-1

I have just started Python coding, after having some experience with scripting languages (BASH + 2 code-based programmes, SAC and FLAC). So I have reasonable understanding of basic code structure, loops and so on. My work so far consist mostly of reorganizing and shufling data bewteen various tables, looking up data from one table based on values from another and so on.

However, I am getting a bit overwhelmed by all the possible treatments of the data and 2D data in particular - lists of lists, numpy arrays, numpy record arrays and so on, each of them with different ways how to load them from a file, access them and modify them.
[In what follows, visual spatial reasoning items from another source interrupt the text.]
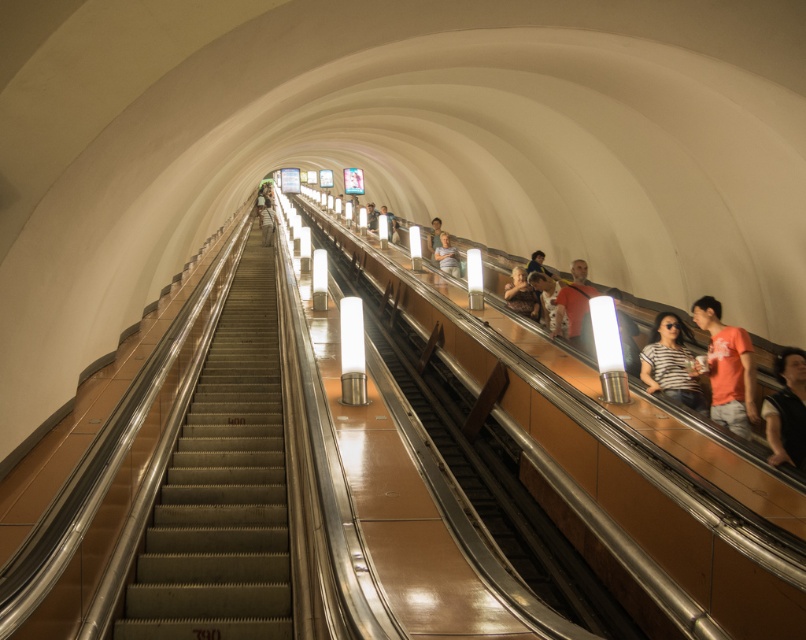
Does dark brown leather jacket at right have a greater height compared to light brown leather jacket at upper center?

Yes.

Is dark brown leather jacket at right below light brown leather jacket at upper center?

Correct, dark brown leather jacket at right is located below light brown leather jacket at upper center.

Is point (800, 380) positioned before point (437, 244)?

That is True.

At what (x,y) coordinates should I click in order to perform the action: click on dark brown leather jacket at right. Please return your answer as a coordinate pair (x, y). The image size is (806, 640). Looking at the image, I should click on (787, 410).

Is orange cotton t-shirt at right further to camera compared to light brown leather jacket at upper right?

No, orange cotton t-shirt at right is in front of light brown leather jacket at upper right.

Is point (738, 404) in front of point (588, 300)?

Yes.

The height and width of the screenshot is (640, 806). What do you see at coordinates (726, 369) in the screenshot?
I see `orange cotton t-shirt at right` at bounding box center [726, 369].

Locate an element on the screen. This screenshot has height=640, width=806. orange cotton t-shirt at right is located at coordinates (726, 369).

Based on the photo, can you confirm if dark brown leather jacket at right is smaller than smooth beige shirt at center?

Correct, dark brown leather jacket at right occupies less space than smooth beige shirt at center.

Who is higher up, dark brown leather jacket at right or smooth beige shirt at center?

smooth beige shirt at center is higher up.

The width and height of the screenshot is (806, 640). What do you see at coordinates (787, 410) in the screenshot?
I see `dark brown leather jacket at right` at bounding box center [787, 410].

The height and width of the screenshot is (640, 806). Find the location of `dark brown leather jacket at right`. dark brown leather jacket at right is located at coordinates (787, 410).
Do you know of a summary (preferably for dummies) of what are the possible data types and how to treat them, access them and swith between them?

If its google-able, then I haven't done it sufficiently and I appologise.

Cheers

Vhailor

Vhailor
  • 11
  • 1
  • Did you want to know about all 783000 of them, or only the most common? – Ignacio Vazquez-Abrams Mar 19 '15 at 00:08
  • It looks I have missed the last 3 of them... but ok, is there some summary of BASIC ways how to handle 2D data? Preferably those included in basic Python and Numpy? Perhaps I shall specify that I try to use if for a data analysis - processing of loads of time series (X-Y) data... if that helps – Vhailor Mar 19 '15 at 00:13

1 Answers1

2

There are three common array types I'll mention here: list and tuple, which are built-in and documented here (along with some others), and numpy.array.

List

Lists are built-in, mutable objects that can store lists, tuples, and numpy arrays. List literals are written with square brackets ([1,2,3,4]), and they can be indexed (starting from zero) with square brackets:

a = [1,2,3,4]
print a[1] # 2

Tuple

Tuples are like lists, but they are written with parentheses ((1,2,3,4)) and are immutable (they can't be modified), but they're faster with some operations than lists.

a = (1,2,3,4)
a[1] += 1 # raises a TypeError

You can convert from a tuple to a list by passing it as an argument to the built-in list() function, and you can convert the other way with tuple().

NumPy array objects

NumPy array objects are not built-in; they are part of NumPy. They're created with numpy.array(), which takes any iterable object (lists and tuples are iterable) and returns a NumPy array object with the same data:

import numpy as np
a = np.array([1,2,3,4])

NumPy arrays are implemented in C and probably faster, and NumPy implements a bunch of useful functions for manipulating them (documented in the docs I linked above).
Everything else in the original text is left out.